The challenge for the ICC, it could be argued, is to ensure procedures operate to a satisfactory timetable, while also levelling the playing field when it comes to an appropriate balance between prosecution and defence counsel. Of course, some time delay in achieving a determination relates to the fact that indictees can spend years or even decades ‘at large’. 

Justice Hotspots

Just future

In the very different context of UK public spending cuts, it has been observed that it is much harder to axe a service when it has a building attached. Applied to international criminal justice, that may render the ICC’s imposing headquarters an asset, and not just a cost to be criticised. 

Does the court have ‘reach’ that goes beyond the backing it receives in individual cases? Can it be more than the sum of the international community’s appetite for expediency or impunity? 

Arguably, yes. While Sudan’s president seems to wander Africa and the Arab world with impunity, Kenya’s president Uhuru Kenyatta succumbed to the pressure to attend the court for charges relating to the conduct of his own election. Those charges were dropped. 

ICC chief prosecutor Fatou Bensouda made a show of reluctance as she withdrew allegations in 2014. She told the court: ‘Given the state of the evidence in this case, I have no alternative but to withdraw the charges against Mr Kenyatta… I am doing so without prejudice to the possibility of bringing a new case should additional evidence become available.’ 

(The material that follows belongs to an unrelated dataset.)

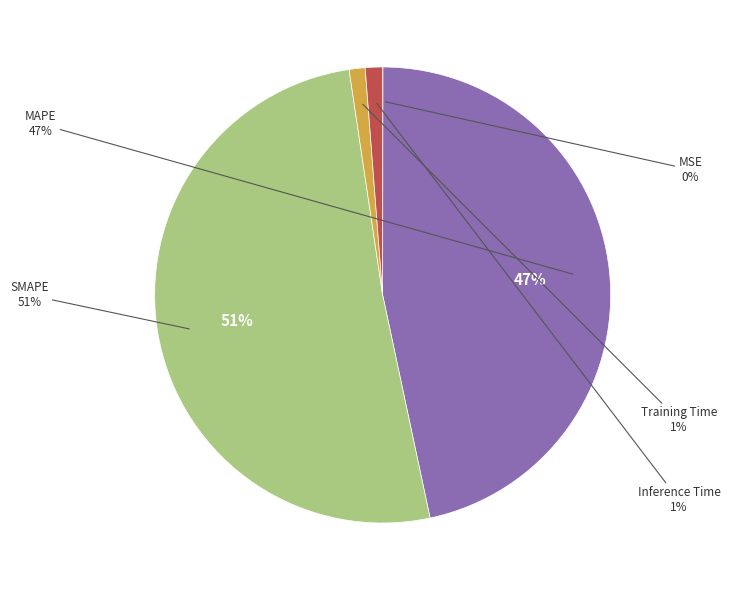

True or false: Inference Time accounts for 1% of the total.

True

From an ICC perspective, Kenyatta was, at least, present to hear the decision. 

The ICC is apparently learning too, not least from the ICTY – whose shadow some say it emerges from with a degree of insecurity. ‘The ICC has preferred to blaze its own trail, rather than learning from the ICTY,’ Robinson relates. ‘At the beginning of the ICC’s operation, the insistence on doing it their own way made it politically incorrect for ICC staff who had worked at the ICTY to say “this is how we did it at the ICTY”. That was like a faux-pas.  The court’s administration and judges were determined to reinvent the wheel. That has lessened somewhat over the years as the ICC stumbled and lessons from the ICTY are a bit more tolerated now.’

But as was the case with the ICTY, the biggest difference to its record would come from a shift in international political priorities. As Robertson concludes: ‘There is nothing wrong with the ICC laws, subject to the failure of the member states to bring within its jurisdiction the crime of aggression… the key problem for the ICC is its lack of support and particularly the lack of support of its prosecutor from a frequently pole-axed UN Security Council.’